As for choosing between AWS and Azure, you should be able to run your workloads in either. Price-wise, Microsoft recently committed to matching AWS pricing, so no difference there. For running Microsoft workloads, it's worth considering that Microsoft supports the whole stack all the way up for Azure workloads, whereas I'm not sure how much support Amazon is able to provide when strange things happen in IIS, for example.
Pricing for Azure: http://www.windowsazure.com/en-us/pricing/calculator/
That said, I think the first thing to decide would be whether you're looking for Infrastructure as a Service (IaaS) or Platform as a Service (PaaS). The Iaas approach means forklifting your current servers from where they are to the cloud datacenter, with little else changing.

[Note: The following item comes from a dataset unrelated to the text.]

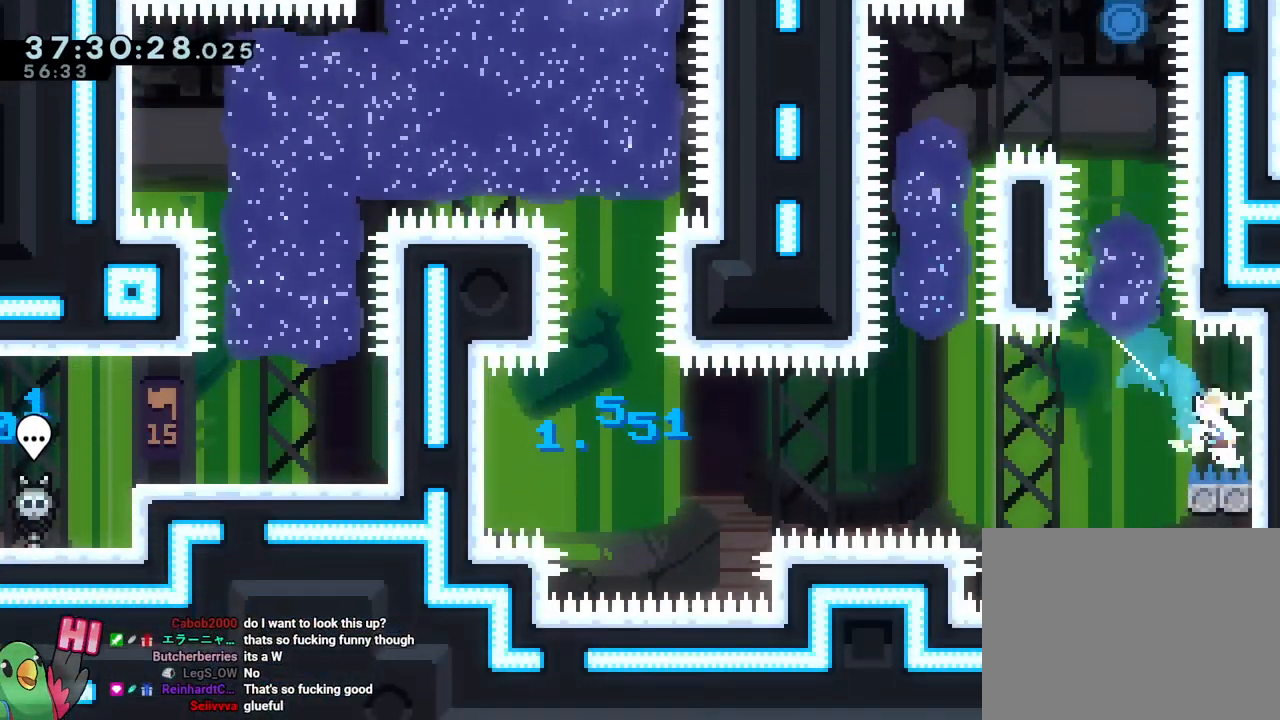
{"buttons": [], "left_stick": "center", "right_stick": "center"}
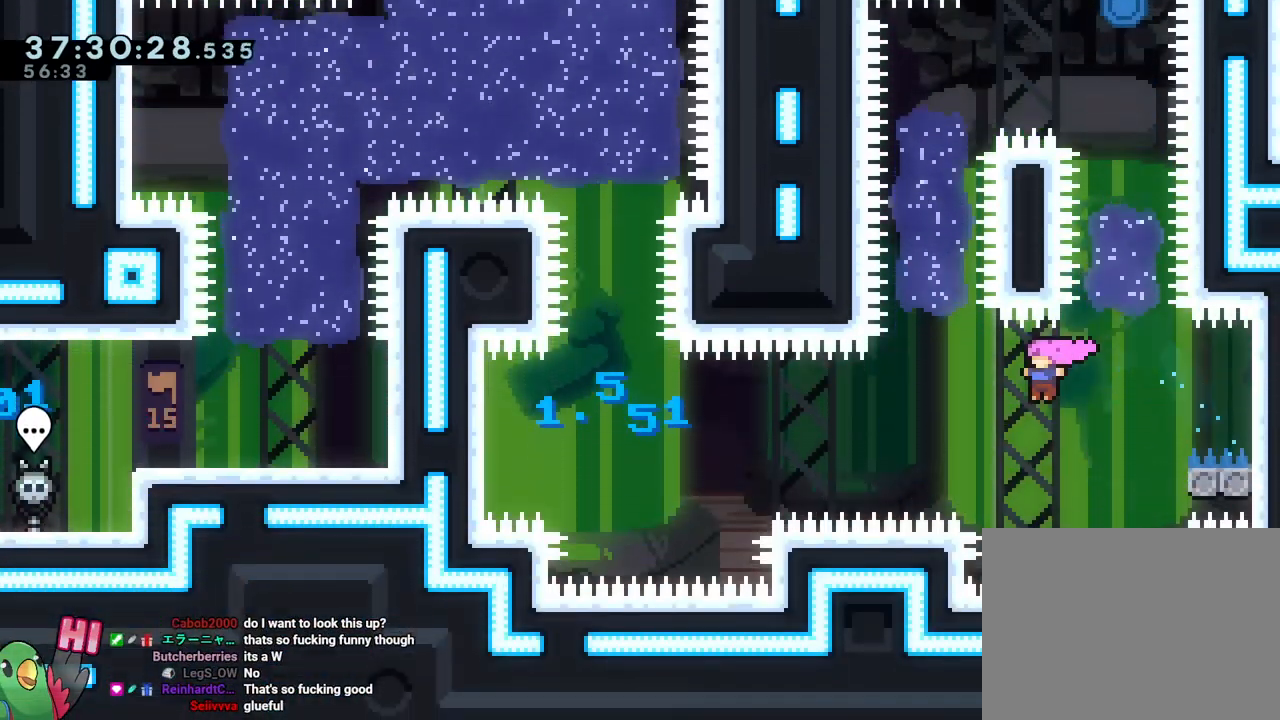
{"buttons": [], "left_stick": "center", "right_stick": "center", "events": [[50, "START", "down"], [100, "START", "up"]]}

The PaaS approach means refactoring your website or application to run on top of Azure, for example, rather than within IIS on your server. This would probably mean more work but you would get all of the benefits of a modern web service built for the cloud. See for example:
http://cloud.dzone.com/articles/developers-perspective-iaas-vs
You also mentioned SSDs. If that implies you have performance intensive requirements, make sure you set up some test servers and get a feel for the performance in AWS or Azure first. My testing in Azure has shown excellent read speeds, but not screaming write speeds. And you won't get SSD performance. But there is plenty of caching going on, so that may be OK. Capacity-wise, multiple TBs of data are no problem.